Although student borrowers have been offered forbearances during previous natural disasters, Kvaal wrote, default rates still soared when payments resumed.
The pandemic-era relief policy suspending federal student loan payments has been in effect since March 2020, and payments aren’t expected to resume until after the dispute over the president’s plan is resolved or at the end of August. – whichever comes first.
″[T]The one-time student debt relief program was intended to stave off “skyrocketing default rates,” Kvaal added.
The borrowers most likely to default are those for whom Biden’s student loan forgiveness plan would have wiped out their balance entirely, Kvaal said.
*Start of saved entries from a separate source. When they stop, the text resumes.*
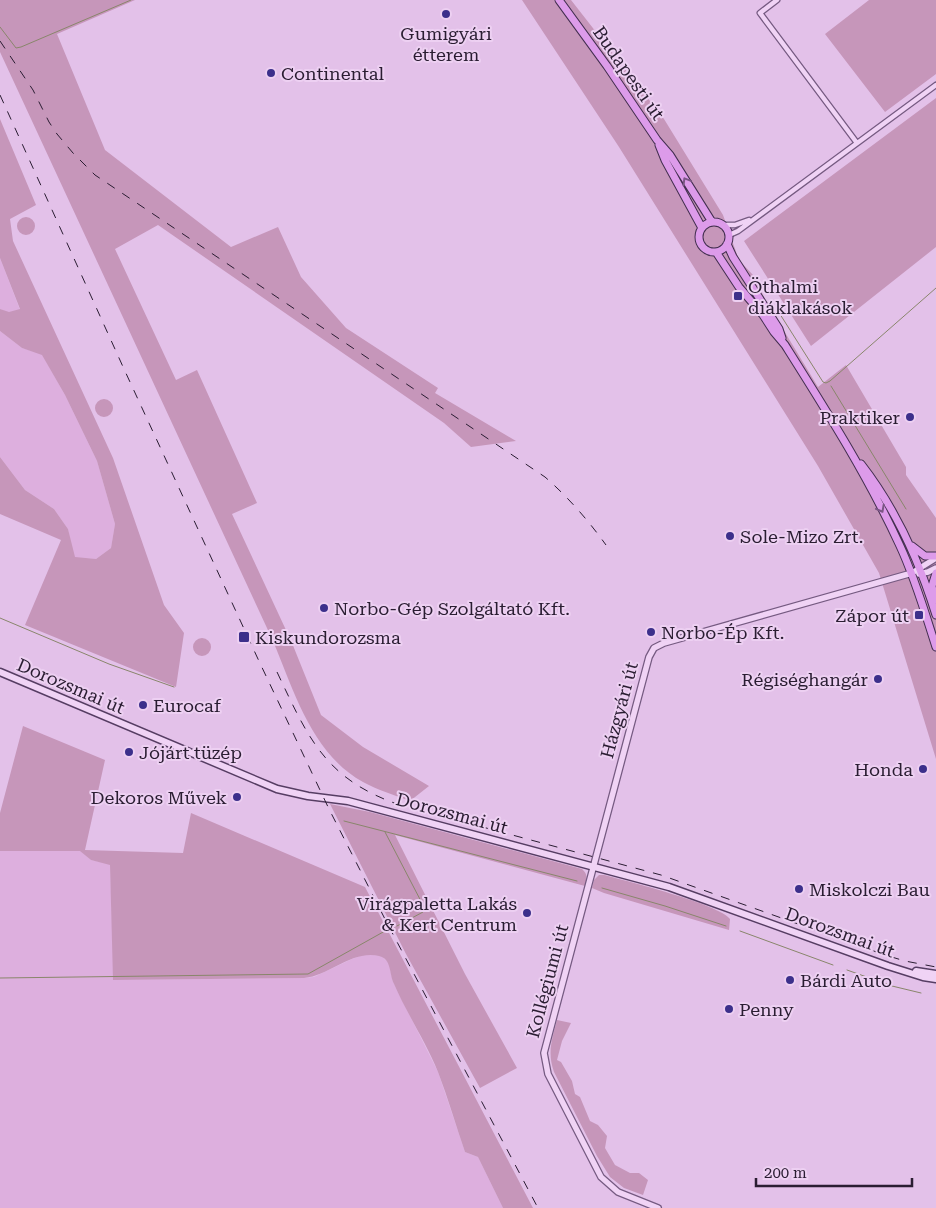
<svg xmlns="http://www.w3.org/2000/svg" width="936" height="1208" viewBox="0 0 936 1208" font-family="'Roboto Serif',serif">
<rect width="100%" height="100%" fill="#e3c1e9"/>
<path fill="#ddafde" d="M0,258L20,310L9,313L0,309Z
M0,331L22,348L42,354L65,395L97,461L115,524L111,548L96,559L74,558L68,529L54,509L25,490L0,457Z
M0,851H81L91,860L110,864L114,980L304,978L314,977L352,959L366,954L381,956L389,963L393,982L438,1072L465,1152L478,1157L503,1208H0Z"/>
<path fill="#c696ba" d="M0,0H135L57,34L105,150L231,247L278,227L301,277L346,328L438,388L435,393L516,441L471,447L444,423L158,225L115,249L176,380L197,370L257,503L232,514L292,643L321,715L363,747L429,786L410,801C395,795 377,790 363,782C312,754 294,691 273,641L0,52Z
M522,0H571L664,119L723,215L739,260L753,275L766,301L818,387L846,365L906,467V475L936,518V759L879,573L818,466L619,147Z
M869,0H936V74L885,112L825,34Z
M936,98V247L811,346L744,241Z
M0,119L36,205L10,219L13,241L113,458L164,605L184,633L176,687L25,625L61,540L0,514V457L25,490L54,509L68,529L75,557L96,559L111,548L115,524L97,461L65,395L42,355L22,348L0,331V309L9,312L20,309L0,258Z
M17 226a9 9 0 1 1 18 0a9 9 0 1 1-18 0Z
M95 408a9 9 0 1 1 18 0a9 9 0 1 1-18 0Z
M193 647a9 9 0 1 1 18 0a9 9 0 1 1-18 0Z
M23,726L105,760L85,850L183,853L191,813L365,887L533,1208H503L478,1157L465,1152C456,1126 448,1098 438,1072C426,1042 407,1014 394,984C389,974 392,959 379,956C351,950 330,976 304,978L113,980L110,865L91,860L80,851H0V813Z
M330,804L370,812L582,869C588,874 587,879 585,886L395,835L465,974L517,1068L480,1088L406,954Z
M599,875H604C626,881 719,904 730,919L729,930L604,893L592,888L594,880Z
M557,1020L571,1023L562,1041L557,1060L561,1062L572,1081L575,1094L580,1097L590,1121L598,1125L607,1136L605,1148L615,1165L630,1173H639L648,1180L643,1195L624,1188L610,1177L597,1156L554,1072C547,1052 552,1040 557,1020Z"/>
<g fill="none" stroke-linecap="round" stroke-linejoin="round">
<path stroke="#89866b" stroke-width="1" d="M0,27L16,48L21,47L131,0
M778,311L823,382L826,383L830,381L936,288
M831,386L906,509
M0,618L109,664L174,687
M344,821L577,881
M385,832L424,907L423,912L397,926
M602,888L665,906L726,926
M740,931L833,965
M847,970L892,986L921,993
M0,978L308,974L385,931"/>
<g stroke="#755a81" stroke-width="7">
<path id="minor" d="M777,0L760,13L857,143
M723,225H735L749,220
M729,235L738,231L936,85"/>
</g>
<g stroke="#755a81" stroke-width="8">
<path id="tertiary" d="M919,574L928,572L936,568
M658,1208L618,1192L601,1177L548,1074L544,1053L649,657L654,648L664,643L912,573L936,558"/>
</g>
<g stroke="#563d63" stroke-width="9">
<path id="secondary" d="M0,672L277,789L308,796L348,801L669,887L888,966L923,977L936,979
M916,971L936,974"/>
</g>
<g stroke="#422e4f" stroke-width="9">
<path id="primary" d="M559,0L607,66L657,140L670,155L712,222
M659,145L665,160L702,228
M699 237a15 15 0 1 1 30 0a15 15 0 1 1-30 0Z
M727,244L733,257L779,329L782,338
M716,252L739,287L763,315L774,332L785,345C826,410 868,476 900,546C915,578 925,613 936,647
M861,464C896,509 919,560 936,615
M912,546L925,556H936
M935,600L932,586L936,573"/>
</g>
<use href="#minor" stroke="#f0d3f5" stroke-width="4.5"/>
<use href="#tertiary" stroke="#f0d3f5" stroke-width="5.5"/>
<use href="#secondary" stroke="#f0d3f5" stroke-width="6"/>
<use href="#primary" stroke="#dd9bea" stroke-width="7"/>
<path stroke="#2a1d32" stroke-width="1" stroke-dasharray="9 9" stroke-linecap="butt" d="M0,41L33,90L49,122L57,134L73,153L95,175L545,477C568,497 588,520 606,545
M0,95L124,369L258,659L329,809L387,923L538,1208
M277,672C308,737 324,778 397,804L661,875L885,955L905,961L936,967"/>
</g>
<defs><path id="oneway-chevron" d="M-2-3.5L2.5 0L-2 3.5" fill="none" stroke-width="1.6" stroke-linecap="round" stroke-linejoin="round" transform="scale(1.25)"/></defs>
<g stroke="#7b5685">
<use href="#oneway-chevron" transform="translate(686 181) rotate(-121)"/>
<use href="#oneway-chevron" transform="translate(881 509) rotate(62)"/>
</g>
<g fill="#3c2f8b" stroke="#edd0f2" stroke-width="2">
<circle cx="446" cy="14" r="5"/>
<circle cx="271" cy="73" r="5"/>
<rect x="733" y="291" width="10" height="10" rx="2.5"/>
<circle cx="910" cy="417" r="5"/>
<circle cx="730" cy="536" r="5"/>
<circle cx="324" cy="608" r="5"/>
<rect x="914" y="610" width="10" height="10" rx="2.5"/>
<circle cx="651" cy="632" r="5"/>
<rect x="238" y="631" width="12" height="12" rx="2.5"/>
<circle cx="878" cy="679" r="5"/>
<circle cx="143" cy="705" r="5"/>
<circle cx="129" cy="752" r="5"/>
<circle cx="923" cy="769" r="5"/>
<circle cx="237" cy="797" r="5"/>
<circle cx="799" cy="889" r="5"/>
<circle cx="527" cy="913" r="5"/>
<circle cx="790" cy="980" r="5"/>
<circle cx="729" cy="1009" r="5"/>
</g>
<g text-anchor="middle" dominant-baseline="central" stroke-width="4" stroke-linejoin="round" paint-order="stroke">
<g font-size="18" fill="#2a1d32" stroke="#edd0f2" text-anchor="start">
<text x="446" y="33" text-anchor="middle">Gumigyári<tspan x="446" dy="21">étterem</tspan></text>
<text x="281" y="73">Continental</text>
<text x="748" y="286">Öthalmi<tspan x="748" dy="21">diáklakások</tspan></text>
<text x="900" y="417" text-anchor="end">Praktiker</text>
<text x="740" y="536">Sole-Mizo Zrt.</text>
<text x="334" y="608">Norbo-Gép Szolgáltató Kft.</text>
<text x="909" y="615" text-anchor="end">Zápor út</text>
<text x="661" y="632">Norbo-Ép Kft.</text>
<text x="255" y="637">Kiskundorozsma</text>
<text x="868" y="679" text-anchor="end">Régiséghangár</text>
<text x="153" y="705">Eurocaf</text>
<text x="139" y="752">Jójárt tüzép</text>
<text x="913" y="769" text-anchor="end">Honda</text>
<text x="227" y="797" text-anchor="end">Dekoros Művek</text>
<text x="809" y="889">Miskolczi Bau</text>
<text x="517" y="903" text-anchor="end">Virágpaletta Lakás<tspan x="517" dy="21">&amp; Kert Centrum</tspan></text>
<text x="800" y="980">Bárdi Auto</text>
<text x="739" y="1009">Penny</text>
</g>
<g font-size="18" fill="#2a1d32" stroke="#edd0f2">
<text transform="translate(629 73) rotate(55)">Budapesti út</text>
<text transform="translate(71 686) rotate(23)">Dorozsmai út</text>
<text transform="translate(619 710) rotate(-75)">Házgyári út</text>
<text transform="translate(452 813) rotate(15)">Dorozsmai út</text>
<text transform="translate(840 932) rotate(20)">Dorozsmai út</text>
<text transform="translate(547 981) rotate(-75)">Kollégiumi út</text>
</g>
</g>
<path d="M756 1178v8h156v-8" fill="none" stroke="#2a1d32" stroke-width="2.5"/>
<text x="764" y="1178" font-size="15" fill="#2a1d32" stroke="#edd0f2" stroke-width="4" paint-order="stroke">200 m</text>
</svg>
The administration estimated that its policy would do so for about 18 million people.
“These student borrowers had a reasonable expectation and belief that they would not have to make additional payments on their federal student loans,” Kvaal said. “This belief may well prevent them from making payments even if the Department is prevented from providing debt relief.”
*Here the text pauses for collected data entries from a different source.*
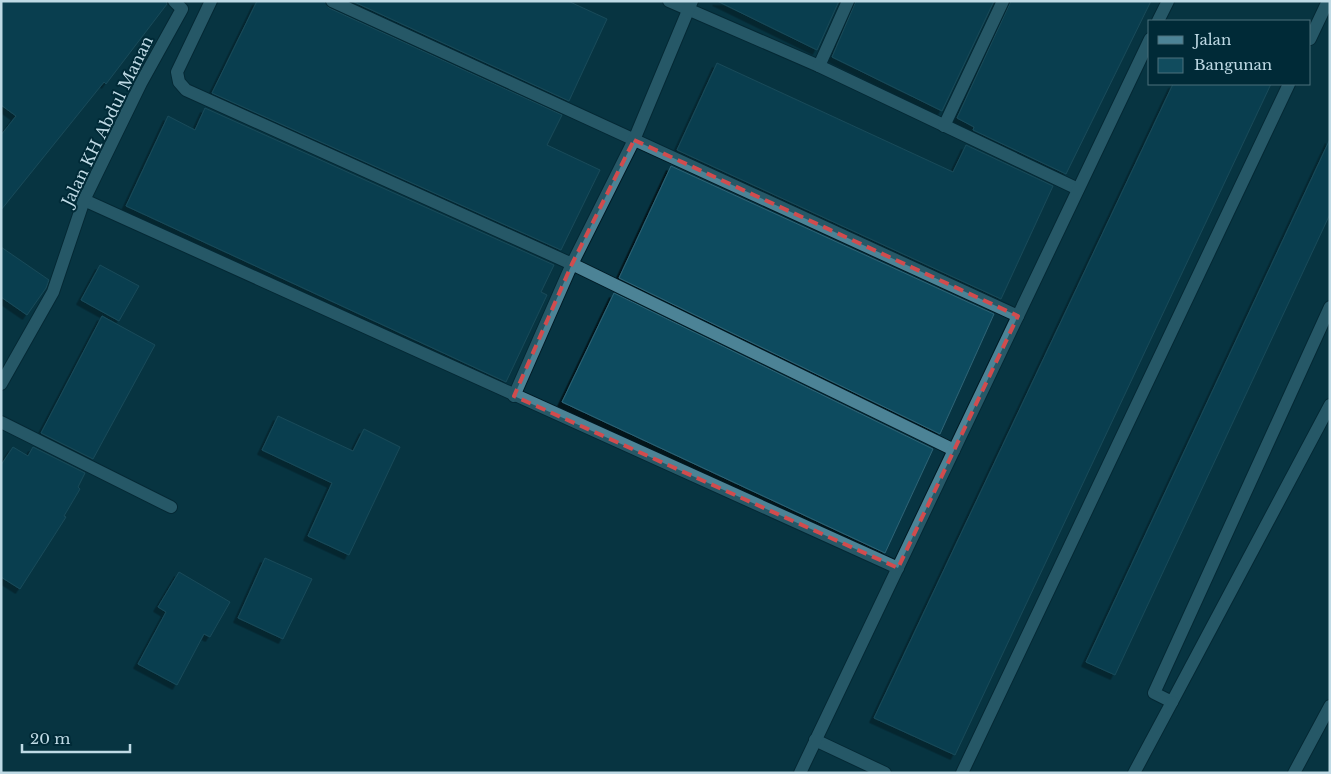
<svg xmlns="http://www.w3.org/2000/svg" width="1331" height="774" viewBox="0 0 1331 774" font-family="'Libre Baskerville',serif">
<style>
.building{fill:#114c5e;stroke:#2d6477;filter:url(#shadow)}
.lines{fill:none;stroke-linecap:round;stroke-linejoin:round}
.minor-casing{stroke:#001a24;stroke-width:14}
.minor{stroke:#4c8396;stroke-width:12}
.marked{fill:none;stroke:#d14c4e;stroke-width:4;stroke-dasharray:10 6;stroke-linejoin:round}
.labels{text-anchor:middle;stroke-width:4;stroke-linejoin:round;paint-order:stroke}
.street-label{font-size:16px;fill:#bfdae5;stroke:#002a37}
</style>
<defs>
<filter id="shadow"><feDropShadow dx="-4.5" dy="4.5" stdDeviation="0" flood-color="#0009"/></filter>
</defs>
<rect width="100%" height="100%" fill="#073442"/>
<!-- building -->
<g class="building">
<polygon points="1,1 166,1 167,4 106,84 104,82 1,210 1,135 16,116 1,105"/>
<polygon points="257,1 324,1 329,8 562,115 547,145 600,170 561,250 212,93"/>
<polygon points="352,1 568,1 607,19 569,101"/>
<polygon points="717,1 839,1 817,50"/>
<polygon points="856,1 994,1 942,111 832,57"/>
<polygon points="1011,1 1151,1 1066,174 973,130 974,127 957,118"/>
<polygon points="717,63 953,172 966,145 1053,186 1001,299 677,150"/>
<polygon points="1173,84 1271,84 955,755 874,718"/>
<polygon points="205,108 554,265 541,292 547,295 506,382 126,206 168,116 195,130"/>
<polygon points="1330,139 1330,214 1115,675 1086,662"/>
<polygon points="671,166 994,314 940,434 619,278"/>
<polygon points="1,247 49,280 46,288 27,315 1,297"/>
<polygon points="100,265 139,286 119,321 81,300"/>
<polygon points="614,293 933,449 885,553 562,402"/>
<polygon points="102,316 155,345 93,459 41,433"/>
<polygon points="278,416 353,451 364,429 400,447 349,555 308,536 332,483 262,450"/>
<polygon points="13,447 28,456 33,447 85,473 78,487 80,489 64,516 66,517 20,589 1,577 1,465"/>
<polygon points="265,558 312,579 283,639 238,618"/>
<polygon points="179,572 230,602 210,637 204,634 177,685 138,664 166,612 158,607"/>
</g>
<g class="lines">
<!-- minor casing -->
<g class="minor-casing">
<g id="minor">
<polyline points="211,1 177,72 179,82 186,90 572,264 954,450"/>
<polyline points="332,1 1018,316"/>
<polyline points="669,1 819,66 1078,189"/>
<polyline points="1158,21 1168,1"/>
<polyline points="1310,39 1328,1"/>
<polyline points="819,66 848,1"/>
<polyline points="944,126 1003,1"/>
<polyline points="84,200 898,568"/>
<polyline points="1330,307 1154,693 1172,702 1330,405"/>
<polyline points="1,384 53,292 84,200 141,83 182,9 174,1"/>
<polyline points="514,396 572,264 634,140 692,1"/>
<polyline points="1,422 171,507"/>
<polyline points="815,740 885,773"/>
<polyline points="800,773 1150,39"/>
<polyline points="962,773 1289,84"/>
<polyline points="1134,773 1172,702"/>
<polyline points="1294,773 1330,706"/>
</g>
</g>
<!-- minor -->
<use href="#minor" class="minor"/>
</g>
<!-- marked area -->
<path d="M0 0H1331V774H0ZM634,140l384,176 -120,252 -384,-172 58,-132z" fill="#073442" fill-opacity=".55" fill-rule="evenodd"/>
<path class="marked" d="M634,140l384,176 -120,252 -384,-172 58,-132z"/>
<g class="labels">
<!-- street labels -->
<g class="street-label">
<text transform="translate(107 121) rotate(-64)" y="6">Jalan KH Abdul Manan</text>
</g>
</g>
<!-- border -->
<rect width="1331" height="774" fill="none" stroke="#bfdae5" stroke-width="5"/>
<!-- legend -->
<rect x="1148" y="20" width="162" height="65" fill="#002a37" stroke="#4c707d"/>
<rect x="1158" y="36" width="25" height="8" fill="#4c8396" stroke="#4c707d"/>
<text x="1194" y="45" font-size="15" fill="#bfdae5">Jalan</text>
<rect x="1158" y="58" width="25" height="15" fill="#114c5e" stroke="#4c707d"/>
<text x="1194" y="70" font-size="15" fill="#bfdae5">Bangunan</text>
<!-- scale -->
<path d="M22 744v8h108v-8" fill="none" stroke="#bfdae5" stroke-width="2.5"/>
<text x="30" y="744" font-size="15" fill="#bfdae5" stroke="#002a37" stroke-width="4" paint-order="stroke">20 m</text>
</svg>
“Serious” political consequences
Astra Taylor
Source: Isabelle De Maddalena
Restarting federal student loan repayments without giving forgiveness would have “serious” political consequences for Democrats, said Astra Taylor, co-founder of debtors’ union Debt Collective.
“[Biden] will launch his re-election campaign in 2024 as an American debt collector,” she said.
If the ultra-conservative “U.S. Supreme Court” blocks the president’s plan, Taylor said, Biden must explore other legal avenues to provide relief to borrowers.
She pointed to the possibility for the president to use a different law to justify his plan, such as the Higher Education Act 1965which states that the Department of Education may “enforce, pay, compromise, waive or discharge any right, title, claim, lien” relating to federal student loans.
Currently, the Biden administration uses the Heroes Act 2003 pretend he has the power to cancel student debt.
This law allows the Department of Education to make changes to federal student loan programs in the event of a national emergency. Critics accuse the administration of using the coronavirus pandemic to deliver on a campaign promise and say the aid is not for those who have suffered financially due to Covid.
Another avenue the president could take would be to try to extend the pandemic-era pause on federal student loan payments indefinitely, said higher education expert Mark Kantrowitz.
That decision, Kantrowitz said, is “more likely to survive a legal challenge.”
“A disastrous blow for black Americans”
The nation’s $1.7 trillion student loan crisis has hit black Americans particularly hard.
Black student borrowers owe an average of $7,400 more upon graduation than their white peers, a Brookings Institution report found.
This inequity only gets worse over time: Black students owe an average of more than $52,000 four years after graduation, compared to about $28,000 for the average white graduate.
If Biden’s student loan forgiveness fails, it would be a “disastrous blow to black Americans,” said Wisdom Cole, national director of the NAACP’s youth and college division.
“The racial wealth gap will widen and the vicious cycle of economic inequality will continue,” Cole said. “If our leaders truly believe that black lives matter, they must understand that failure is not an option.”